:: Material provided ::

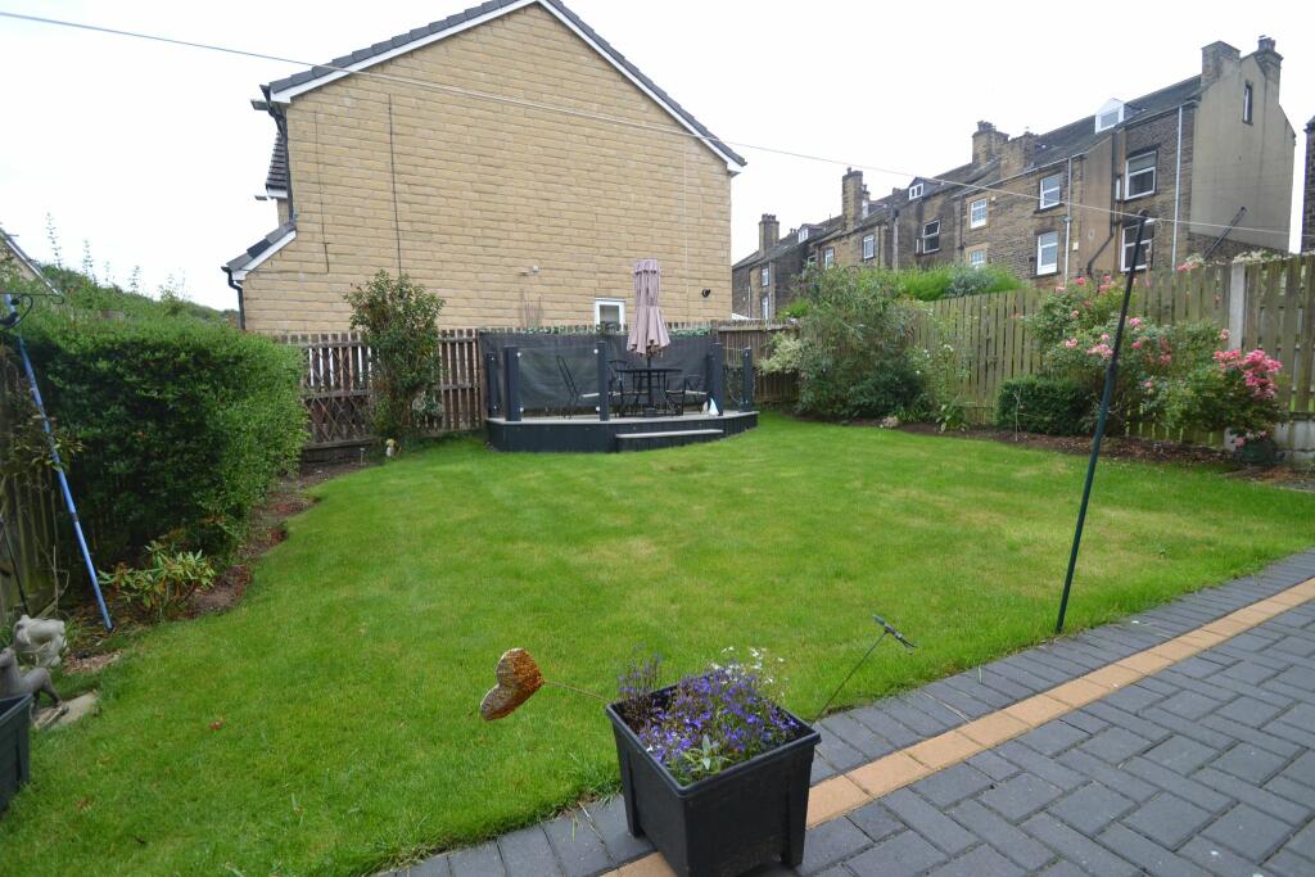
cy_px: 438
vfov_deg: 77.3
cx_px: 658
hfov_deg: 100.4
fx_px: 548
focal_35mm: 15
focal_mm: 10
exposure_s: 1/125
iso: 140
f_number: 5.6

:::

The listing above must be restated word for word. Its pictures are to be left out.

- Expected answer
cy_px: 438
vfov_deg: 77.3
cx_px: 658
hfov_deg: 100.4
fx_px: 548
focal_35mm: 15
focal_mm: 10
exposure_s: 1/125
iso: 140
f_number: 5.6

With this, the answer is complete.